__Description of the task__:
Among the entries below, how many lines hold "水遊びスポット"? Only the number is wanted.

__Record excerpts__:
------------------------------------

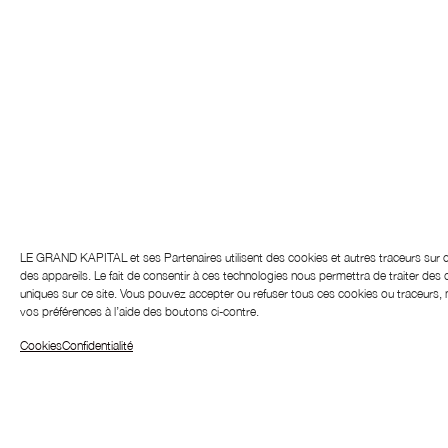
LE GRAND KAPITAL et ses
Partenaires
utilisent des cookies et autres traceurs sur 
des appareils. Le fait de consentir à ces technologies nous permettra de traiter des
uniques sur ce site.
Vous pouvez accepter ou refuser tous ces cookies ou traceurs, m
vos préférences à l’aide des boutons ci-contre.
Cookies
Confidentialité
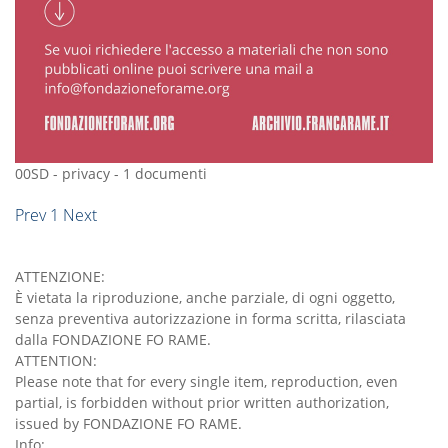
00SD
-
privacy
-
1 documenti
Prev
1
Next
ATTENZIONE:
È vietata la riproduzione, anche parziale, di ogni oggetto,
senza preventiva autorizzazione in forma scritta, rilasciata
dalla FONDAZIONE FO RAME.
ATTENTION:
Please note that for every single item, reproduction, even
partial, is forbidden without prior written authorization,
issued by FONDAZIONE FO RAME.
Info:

------------------------------------

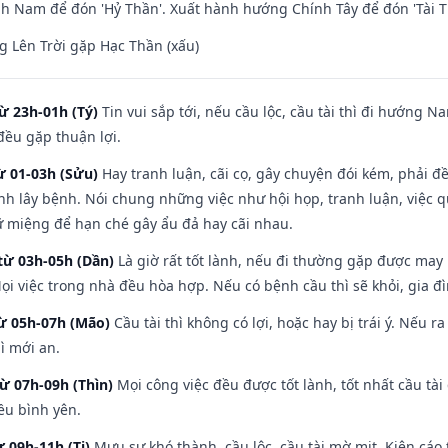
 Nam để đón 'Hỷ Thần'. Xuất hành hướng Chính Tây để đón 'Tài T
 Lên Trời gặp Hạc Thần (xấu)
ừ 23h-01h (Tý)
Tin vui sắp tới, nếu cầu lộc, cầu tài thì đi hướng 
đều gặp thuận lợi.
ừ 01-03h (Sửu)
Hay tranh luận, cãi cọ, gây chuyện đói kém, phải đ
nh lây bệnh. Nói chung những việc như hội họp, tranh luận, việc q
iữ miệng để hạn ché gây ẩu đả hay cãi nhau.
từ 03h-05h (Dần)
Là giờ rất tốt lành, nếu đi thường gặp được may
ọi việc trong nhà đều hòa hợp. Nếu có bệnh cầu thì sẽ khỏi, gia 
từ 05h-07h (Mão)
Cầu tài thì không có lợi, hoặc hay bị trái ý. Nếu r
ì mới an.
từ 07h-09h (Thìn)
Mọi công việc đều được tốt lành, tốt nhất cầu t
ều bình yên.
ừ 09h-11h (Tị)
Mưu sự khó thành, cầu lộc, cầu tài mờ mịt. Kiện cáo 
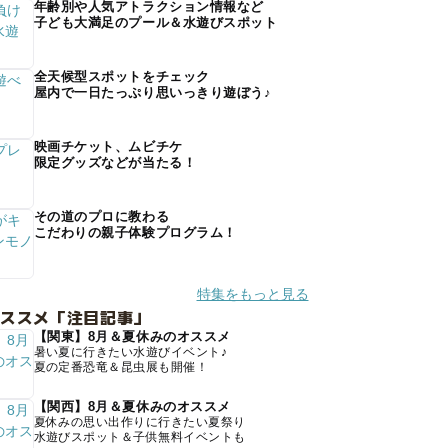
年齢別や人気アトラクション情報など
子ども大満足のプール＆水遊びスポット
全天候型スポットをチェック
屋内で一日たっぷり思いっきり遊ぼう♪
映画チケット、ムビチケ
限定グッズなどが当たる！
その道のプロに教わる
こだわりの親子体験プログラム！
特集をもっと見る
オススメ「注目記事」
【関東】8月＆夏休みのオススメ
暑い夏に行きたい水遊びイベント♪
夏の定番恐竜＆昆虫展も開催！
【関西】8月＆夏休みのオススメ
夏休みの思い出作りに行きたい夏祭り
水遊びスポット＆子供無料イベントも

------------------------------------

__Solution__:
2